# Shape Fragments and Subgraphs

In this post I'd like to explain some of the ideas from our recent researchpaper, starting small to illustrate the design choices and considerations. The paper is titled Data Provenance for SHACL (formerly Shape Fragments) and in its essence, it describes how the constraint language SHACL can be used to specify subsets of an RDF graph.

The idea described previously seems simple. We take a data graph, we take a shapes graph, then we "trace out" the shapes from the shapes graph from the data graph and, voila, we're done with it. Of course, this leaves out what it means to "trace out" shapes from a graph.
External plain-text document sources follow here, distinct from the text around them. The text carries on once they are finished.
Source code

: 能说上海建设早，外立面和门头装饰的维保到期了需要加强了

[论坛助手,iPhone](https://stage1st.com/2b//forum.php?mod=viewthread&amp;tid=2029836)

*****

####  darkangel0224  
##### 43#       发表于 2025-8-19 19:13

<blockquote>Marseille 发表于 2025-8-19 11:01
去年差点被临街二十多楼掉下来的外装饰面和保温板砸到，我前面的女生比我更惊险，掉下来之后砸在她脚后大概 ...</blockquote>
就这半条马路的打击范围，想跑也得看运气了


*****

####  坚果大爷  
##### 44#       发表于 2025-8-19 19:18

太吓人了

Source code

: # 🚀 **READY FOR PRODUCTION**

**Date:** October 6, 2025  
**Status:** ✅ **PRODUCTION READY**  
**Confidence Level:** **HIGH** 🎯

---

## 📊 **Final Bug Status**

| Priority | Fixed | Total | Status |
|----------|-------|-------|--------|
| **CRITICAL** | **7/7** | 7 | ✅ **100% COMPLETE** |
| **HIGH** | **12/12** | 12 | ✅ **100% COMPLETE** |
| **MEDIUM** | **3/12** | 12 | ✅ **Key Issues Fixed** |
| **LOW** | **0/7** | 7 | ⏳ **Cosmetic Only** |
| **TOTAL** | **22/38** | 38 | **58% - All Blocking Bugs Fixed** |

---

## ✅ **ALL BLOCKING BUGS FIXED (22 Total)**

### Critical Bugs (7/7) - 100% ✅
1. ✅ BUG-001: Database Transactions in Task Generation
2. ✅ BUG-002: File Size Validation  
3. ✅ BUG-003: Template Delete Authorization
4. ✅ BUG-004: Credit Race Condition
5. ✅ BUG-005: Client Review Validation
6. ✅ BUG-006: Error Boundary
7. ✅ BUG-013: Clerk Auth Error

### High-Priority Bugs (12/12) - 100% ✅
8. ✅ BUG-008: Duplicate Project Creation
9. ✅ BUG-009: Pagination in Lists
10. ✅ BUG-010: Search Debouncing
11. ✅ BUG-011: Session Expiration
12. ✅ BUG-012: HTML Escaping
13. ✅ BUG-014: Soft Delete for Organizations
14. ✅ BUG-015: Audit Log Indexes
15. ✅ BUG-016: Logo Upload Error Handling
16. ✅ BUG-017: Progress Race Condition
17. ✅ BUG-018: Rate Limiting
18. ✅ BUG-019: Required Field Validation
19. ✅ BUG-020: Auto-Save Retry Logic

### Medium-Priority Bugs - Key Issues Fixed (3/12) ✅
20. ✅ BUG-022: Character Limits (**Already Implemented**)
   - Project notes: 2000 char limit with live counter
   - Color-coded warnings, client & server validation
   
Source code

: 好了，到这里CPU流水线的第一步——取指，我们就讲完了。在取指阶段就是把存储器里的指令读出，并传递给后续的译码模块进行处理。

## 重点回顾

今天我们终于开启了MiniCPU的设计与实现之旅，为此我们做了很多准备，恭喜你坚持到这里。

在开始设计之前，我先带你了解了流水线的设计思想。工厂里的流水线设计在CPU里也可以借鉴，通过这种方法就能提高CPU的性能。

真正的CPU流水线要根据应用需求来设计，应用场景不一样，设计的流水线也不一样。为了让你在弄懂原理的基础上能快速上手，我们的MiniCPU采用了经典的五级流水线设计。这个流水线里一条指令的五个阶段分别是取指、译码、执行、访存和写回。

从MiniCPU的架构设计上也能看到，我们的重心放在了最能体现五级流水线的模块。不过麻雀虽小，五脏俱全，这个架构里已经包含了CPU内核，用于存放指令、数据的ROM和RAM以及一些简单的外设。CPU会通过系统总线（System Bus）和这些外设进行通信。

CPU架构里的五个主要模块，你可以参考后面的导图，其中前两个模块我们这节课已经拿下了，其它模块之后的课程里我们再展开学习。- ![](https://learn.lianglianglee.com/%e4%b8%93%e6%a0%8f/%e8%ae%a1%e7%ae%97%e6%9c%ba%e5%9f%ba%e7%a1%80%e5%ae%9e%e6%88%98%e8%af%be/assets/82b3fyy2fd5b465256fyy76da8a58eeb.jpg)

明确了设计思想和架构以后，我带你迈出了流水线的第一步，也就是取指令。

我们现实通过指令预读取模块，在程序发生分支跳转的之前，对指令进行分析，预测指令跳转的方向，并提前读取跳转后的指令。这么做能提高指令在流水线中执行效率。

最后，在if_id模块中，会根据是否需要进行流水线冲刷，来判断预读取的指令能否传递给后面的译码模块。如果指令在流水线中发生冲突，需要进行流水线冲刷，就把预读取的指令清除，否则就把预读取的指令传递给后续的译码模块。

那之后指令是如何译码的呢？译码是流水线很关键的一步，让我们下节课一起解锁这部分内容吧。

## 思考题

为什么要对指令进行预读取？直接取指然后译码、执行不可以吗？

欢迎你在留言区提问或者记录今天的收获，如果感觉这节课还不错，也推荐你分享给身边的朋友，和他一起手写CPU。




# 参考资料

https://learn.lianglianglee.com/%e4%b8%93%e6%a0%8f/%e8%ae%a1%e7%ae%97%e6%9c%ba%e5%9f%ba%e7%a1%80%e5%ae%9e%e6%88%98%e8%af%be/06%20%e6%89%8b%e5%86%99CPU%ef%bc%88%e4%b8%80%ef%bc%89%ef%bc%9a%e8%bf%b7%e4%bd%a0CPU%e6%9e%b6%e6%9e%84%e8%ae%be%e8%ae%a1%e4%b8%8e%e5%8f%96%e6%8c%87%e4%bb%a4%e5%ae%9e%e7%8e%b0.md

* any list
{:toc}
Consider the following example shape:

:SocialShape a sh:PropertyShape ; sh:targetClass foaf:Person ; sh:path foaf:knows ; sh:minCount 1 .

Intuitively, you want only consider nodes that adhere to the shape and
you want to "follow properties" to create a subgraph. In this example,
you take all triples where the subject is the focus node and which
also have `foaf:knows`

as a predicate. Consider the following data
graph:

:maxime a foaf:Person ; foaf:givenName "Maxime" ; foaf:knows :thomas ; foaf:knows :anastasia ; foaf:knows :jan .

Using the ideas formulated earlier, we obtain the subgraph:

:maxime foaf:knows :thomas ; foaf:knows :anastasia ; foaf:knows :jan .

We believe this to be a simple and intuitive definition for the given
shape. You may argue that because `:SocialShape`

mentioned the
`rdf:class`

, we also want it in the subgraph. We would agree and have
defined it as such in the paper.

You can imagine trying to define subgraphs for every possible SHACL
construct, but few definitions are as straightforward as the one
discussed above. The one defined above isn't even that obvious. You
could ask yourself: why does the subgraph contain *all* outgoing
`foaf:knows`

edges? One philosophy could be to let the subgraph only
contain "just enough". After all, `:SocialShape`

only says there needs
to be at least one.

This brings us to one of the principles we followed when defining the
subgraphs: **determinism**. In the `:SocialShape`

case, because triples in
an RDF graph are not sorted, the only choice we have is returning all
the triples.

Let's consider another example:

:AntisocialShape a sh:PropertyShape ; sh:targetClass foaf:Person ; sh:path foaf:knows ; sh:maxCount 2 .

Here, you are antisocial when you know at most two others. Consider a new data graph:

:bob a foaf:Person ; foaf:givenName "Bob" ; foaf:knows :alice ; foaf:knows :tim .

What would be a natural definition for a subgraph given our
`:AntisocialShape`

? Keeping in mind our principle of determinism, we are
left with two choices. Both contain the triple `:bob a foaf:Person`

as
we discussed earlier. The first option is the subgraph constaining all
`foaf:knows`

triples where `:bob`

is the subject. The second option
contains only the above mentioned triple. Both options seem
reasonable, and we opted for the latter.

The reason being that this somehow comes closer to another underlying
principle: **minimality**. We chose the smallest subgraph we can while
somehow still maintaining the essence of the original data graph.

This leads to the following observation: the empty subgraph also is minimal and deterministic. This is the essence of the major open problem within this work: we want formally defined "postulates" which lead us to a definition of Shape Fragments. The principles of determinism and minimality are just design guidelines.

Nevertheless, I believe these design guidelines together with our
proposal for the definition of subgraphs are reasonable. This believe
is strengthened by one of the formal contributions of the paper: the
Sufficiency Lemma (and its corollary). The notion of Sufficiency is
borrowed from work on database Provenance, which is highly
relevant. Informally, the lemma states that for every SHACL construct
(like the ones demonstrated by `:SocialShape`

and `:AntisocialShape`

)
defines a subgraph which contains enough triples such that the shape
used for defining it still holds for the same nodes in the
subgraph. Even when you add more triples from the original graph to
the subgraph. In short, shapes that hold in the original graph, also
hold in every subgraph that contains *at least* the triples provided by
our definition. The "at least" is important here. For example, it
means that the choice of minimality in the subgraph definition of
`:AntisocialShape`

is not necessary for our result to hold.

Finally I would like to note that the Suffiency property of our definition captures some intuition that subgraphs given by shapes need to still adhere to these shapes. This gives us a stronger link to the definition of SHACL as a constraint language.

Hopefully this short post raises your interest in our work. There are interesting problems to solve here, both for more theoretically minded people (I'm thinking of the above mentioned postulates and other properties of the subgraphs) and more practically minded peope (Relating to the implementation and use-case side of things). The paper also discusses some preliminary results on implemenatation which may be of interest.